Return only that part of the material below which starts with the line containing "ring pip: (218, 223)" and goes on through the line containing "middle tip: (258, 206)", restated exactly.

★ ★ ★ ★

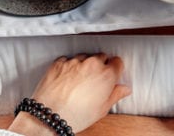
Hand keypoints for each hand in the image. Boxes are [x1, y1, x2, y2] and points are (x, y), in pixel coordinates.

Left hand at [9, 54, 130, 134]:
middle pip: (102, 57)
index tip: (113, 74)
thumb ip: (115, 95)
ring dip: (85, 65)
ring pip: (85, 57)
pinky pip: (68, 59)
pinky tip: (68, 78)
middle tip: (96, 80)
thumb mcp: (102, 110)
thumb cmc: (75, 115)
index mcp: (106, 75)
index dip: (115, 69)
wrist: (50, 116)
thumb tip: (124, 89)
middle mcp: (92, 64)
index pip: (118, 62)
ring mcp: (75, 62)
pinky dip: (69, 66)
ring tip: (80, 80)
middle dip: (101, 66)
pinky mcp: (60, 62)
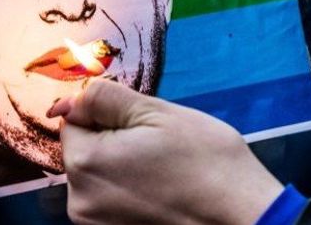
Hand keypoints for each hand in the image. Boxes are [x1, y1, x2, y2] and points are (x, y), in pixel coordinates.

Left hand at [50, 80, 284, 224]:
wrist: (241, 214)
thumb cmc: (206, 162)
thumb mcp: (158, 113)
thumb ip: (106, 99)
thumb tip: (69, 99)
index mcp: (85, 163)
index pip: (74, 120)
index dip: (109, 113)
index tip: (144, 122)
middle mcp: (80, 200)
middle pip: (85, 150)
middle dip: (115, 139)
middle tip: (160, 144)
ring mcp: (96, 223)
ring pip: (100, 173)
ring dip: (124, 163)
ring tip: (165, 167)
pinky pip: (114, 197)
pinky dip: (133, 188)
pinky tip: (164, 188)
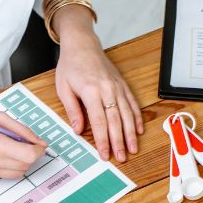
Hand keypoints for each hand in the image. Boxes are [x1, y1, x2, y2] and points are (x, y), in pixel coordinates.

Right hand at [0, 105, 46, 179]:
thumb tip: (40, 143)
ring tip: (12, 148)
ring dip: (21, 162)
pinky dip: (10, 165)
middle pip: (25, 165)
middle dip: (31, 156)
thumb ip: (22, 130)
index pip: (28, 155)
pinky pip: (6, 175)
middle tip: (26, 144)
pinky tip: (1, 154)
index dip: (38, 151)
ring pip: (18, 173)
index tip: (39, 145)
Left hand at [52, 10, 143, 162]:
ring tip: (133, 149)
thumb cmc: (70, 65)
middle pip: (115, 120)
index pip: (99, 121)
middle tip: (122, 158)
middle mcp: (107, 89)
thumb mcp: (63, 88)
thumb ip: (72, 110)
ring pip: (127, 113)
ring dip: (131, 133)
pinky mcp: (122, 84)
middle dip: (119, 141)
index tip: (105, 154)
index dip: (102, 140)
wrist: (82, 44)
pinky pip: (132, 103)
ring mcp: (117, 86)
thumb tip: (78, 130)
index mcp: (91, 91)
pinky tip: (138, 130)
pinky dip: (136, 117)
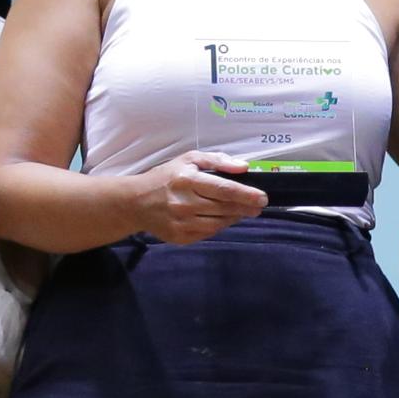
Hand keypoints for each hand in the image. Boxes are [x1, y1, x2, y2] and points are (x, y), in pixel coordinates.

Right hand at [133, 154, 270, 244]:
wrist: (136, 202)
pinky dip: (219, 226)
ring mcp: (182, 223)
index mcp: (187, 181)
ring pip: (218, 223)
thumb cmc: (166, 177)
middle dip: (246, 207)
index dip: (246, 195)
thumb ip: (217, 160)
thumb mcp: (189, 160)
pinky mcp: (180, 237)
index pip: (224, 189)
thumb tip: (243, 167)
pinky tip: (223, 218)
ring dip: (234, 217)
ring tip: (242, 211)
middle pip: (224, 208)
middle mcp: (184, 203)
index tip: (262, 197)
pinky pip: (208, 233)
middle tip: (258, 206)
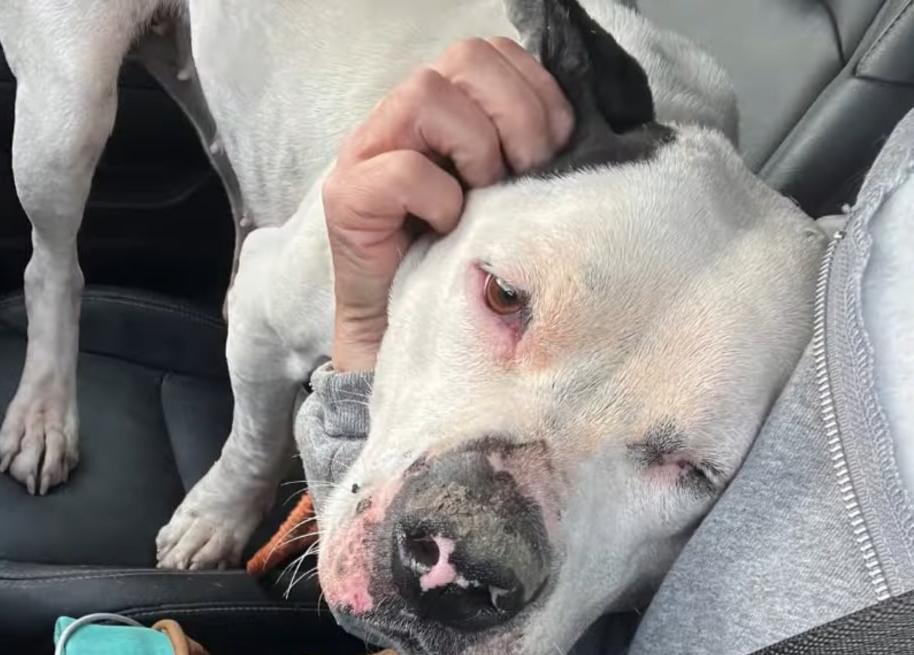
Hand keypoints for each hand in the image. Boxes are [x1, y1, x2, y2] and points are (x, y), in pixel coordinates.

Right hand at [322, 37, 572, 372]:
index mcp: (441, 110)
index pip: (493, 52)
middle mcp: (400, 118)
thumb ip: (526, 153)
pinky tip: (446, 229)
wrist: (411, 338)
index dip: (536, 90)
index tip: (556, 149)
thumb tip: (572, 134)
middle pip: (466, 57)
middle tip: (527, 173)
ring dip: (477, 148)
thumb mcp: (507, 200)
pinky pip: (404, 170)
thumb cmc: (463, 270)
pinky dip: (439, 199)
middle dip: (516, 114)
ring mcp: (366, 152)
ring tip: (483, 198)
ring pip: (428, 93)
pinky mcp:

★ ★ ★ ★

COMPLETED EXERCISE.
ring pip: (218, 223)
thumb cmc: (166, 177)
middle dip: (246, 207)
index dip: (246, 195)
thumb ip: (217, 160)
thumb mcp: (189, 160)
pinky mcp: (180, 237)
index pip: (224, 189)
thumb tip: (243, 167)
pinky tip: (223, 218)
ring dip: (234, 217)
ring tip: (242, 211)
middle pip: (224, 208)
middle mcp: (184, 203)
index tip: (262, 197)
pinky pip: (208, 233)
middle tip: (258, 206)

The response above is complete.